Data extracted from a collection:
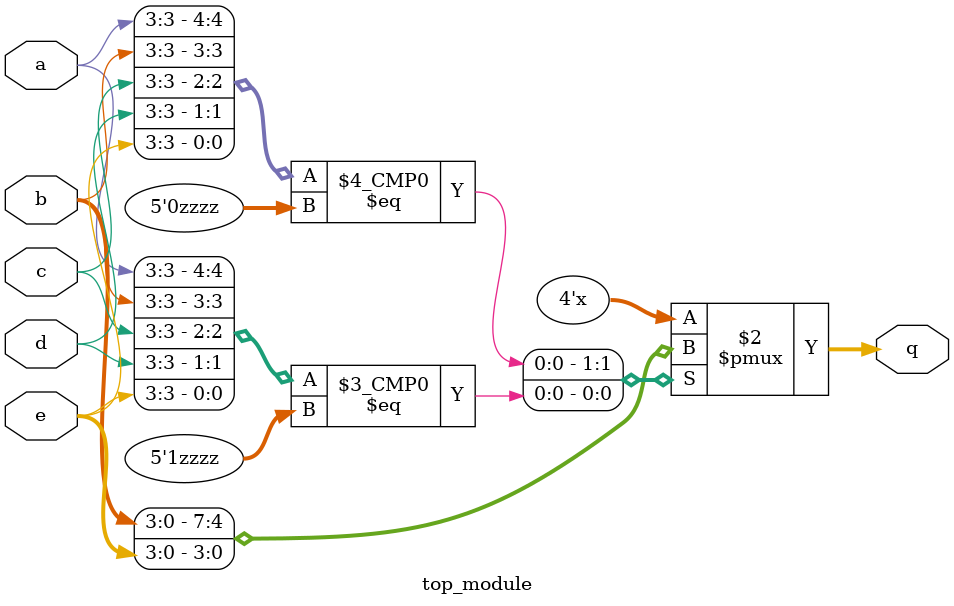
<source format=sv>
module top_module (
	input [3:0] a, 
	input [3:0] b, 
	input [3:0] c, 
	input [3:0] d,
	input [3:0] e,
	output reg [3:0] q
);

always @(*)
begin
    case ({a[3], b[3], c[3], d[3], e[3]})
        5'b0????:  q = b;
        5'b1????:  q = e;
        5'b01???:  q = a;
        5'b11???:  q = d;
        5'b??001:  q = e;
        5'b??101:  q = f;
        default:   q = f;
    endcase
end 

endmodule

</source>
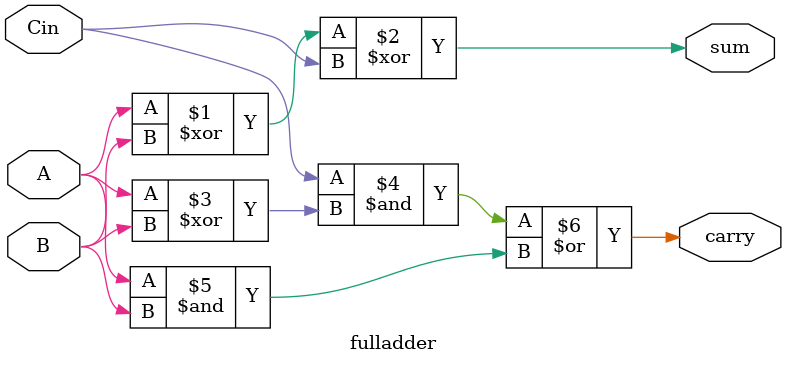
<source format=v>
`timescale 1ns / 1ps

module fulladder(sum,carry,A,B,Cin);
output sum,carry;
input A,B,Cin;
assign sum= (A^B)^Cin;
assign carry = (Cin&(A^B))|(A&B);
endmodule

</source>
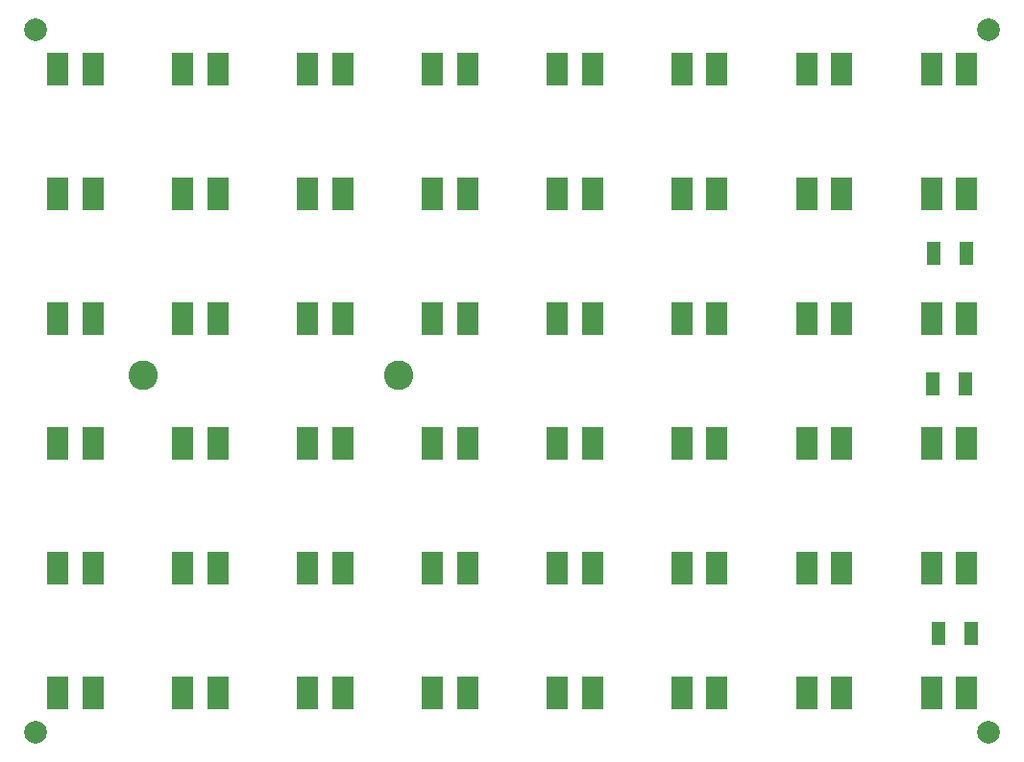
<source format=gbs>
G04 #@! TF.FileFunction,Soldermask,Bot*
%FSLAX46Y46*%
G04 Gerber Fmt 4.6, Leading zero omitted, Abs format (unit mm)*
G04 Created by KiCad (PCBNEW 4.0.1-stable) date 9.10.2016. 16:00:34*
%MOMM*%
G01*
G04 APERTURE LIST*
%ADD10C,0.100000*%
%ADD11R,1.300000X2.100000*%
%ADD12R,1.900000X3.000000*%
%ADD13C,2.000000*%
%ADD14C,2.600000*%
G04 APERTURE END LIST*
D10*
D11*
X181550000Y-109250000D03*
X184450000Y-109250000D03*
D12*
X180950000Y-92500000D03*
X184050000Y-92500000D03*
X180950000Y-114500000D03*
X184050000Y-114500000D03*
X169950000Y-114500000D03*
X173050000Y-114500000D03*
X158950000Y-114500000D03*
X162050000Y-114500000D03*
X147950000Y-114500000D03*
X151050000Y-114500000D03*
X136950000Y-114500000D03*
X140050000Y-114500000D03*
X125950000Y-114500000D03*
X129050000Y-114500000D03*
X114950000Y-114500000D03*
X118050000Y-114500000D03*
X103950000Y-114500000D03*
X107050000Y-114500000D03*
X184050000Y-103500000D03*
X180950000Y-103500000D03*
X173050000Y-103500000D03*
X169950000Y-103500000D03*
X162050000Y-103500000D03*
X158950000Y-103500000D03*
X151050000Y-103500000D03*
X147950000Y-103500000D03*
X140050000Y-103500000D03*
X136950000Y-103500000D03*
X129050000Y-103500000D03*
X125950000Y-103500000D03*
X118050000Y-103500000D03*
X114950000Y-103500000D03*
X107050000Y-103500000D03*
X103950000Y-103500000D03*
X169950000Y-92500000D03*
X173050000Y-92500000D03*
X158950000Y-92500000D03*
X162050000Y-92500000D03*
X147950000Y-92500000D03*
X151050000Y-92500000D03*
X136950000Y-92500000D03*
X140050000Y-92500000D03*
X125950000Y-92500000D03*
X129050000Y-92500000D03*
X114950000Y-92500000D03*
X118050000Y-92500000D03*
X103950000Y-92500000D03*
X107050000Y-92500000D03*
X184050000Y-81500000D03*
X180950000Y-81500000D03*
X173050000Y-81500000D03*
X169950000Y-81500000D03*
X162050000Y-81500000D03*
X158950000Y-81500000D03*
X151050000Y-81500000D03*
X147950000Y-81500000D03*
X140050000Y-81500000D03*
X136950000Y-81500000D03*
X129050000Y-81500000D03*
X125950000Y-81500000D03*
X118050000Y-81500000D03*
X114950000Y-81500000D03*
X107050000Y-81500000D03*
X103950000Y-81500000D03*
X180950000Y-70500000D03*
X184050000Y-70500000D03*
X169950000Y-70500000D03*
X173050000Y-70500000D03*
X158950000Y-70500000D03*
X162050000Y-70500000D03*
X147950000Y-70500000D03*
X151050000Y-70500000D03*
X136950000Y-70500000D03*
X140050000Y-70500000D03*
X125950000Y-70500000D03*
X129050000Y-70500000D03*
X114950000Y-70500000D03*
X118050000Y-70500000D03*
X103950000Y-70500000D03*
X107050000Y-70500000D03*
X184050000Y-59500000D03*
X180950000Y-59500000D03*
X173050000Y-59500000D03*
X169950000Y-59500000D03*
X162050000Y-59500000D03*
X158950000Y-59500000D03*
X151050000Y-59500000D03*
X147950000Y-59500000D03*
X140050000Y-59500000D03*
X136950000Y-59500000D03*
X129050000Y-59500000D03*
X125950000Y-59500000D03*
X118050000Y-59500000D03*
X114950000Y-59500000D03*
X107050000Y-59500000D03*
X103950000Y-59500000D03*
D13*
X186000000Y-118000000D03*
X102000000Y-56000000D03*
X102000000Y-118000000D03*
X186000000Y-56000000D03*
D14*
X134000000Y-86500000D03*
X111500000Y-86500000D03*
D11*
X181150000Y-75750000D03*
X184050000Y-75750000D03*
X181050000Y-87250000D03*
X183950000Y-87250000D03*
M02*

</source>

## INSTRUCTIONS FOR THE TASK:
Give again exactly, and only, the lines above starting at the one with "X136950000Y-70500000D03*" and ending at the one with "X180950000Y-59500000D03*".

## RESULT BELOW:
X136950000Y-70500000D03*
X140050000Y-70500000D03*
X125950000Y-70500000D03*
X129050000Y-70500000D03*
X114950000Y-70500000D03*
X118050000Y-70500000D03*
X103950000Y-70500000D03*
X107050000Y-70500000D03*
X184050000Y-59500000D03*
X180950000Y-59500000D03*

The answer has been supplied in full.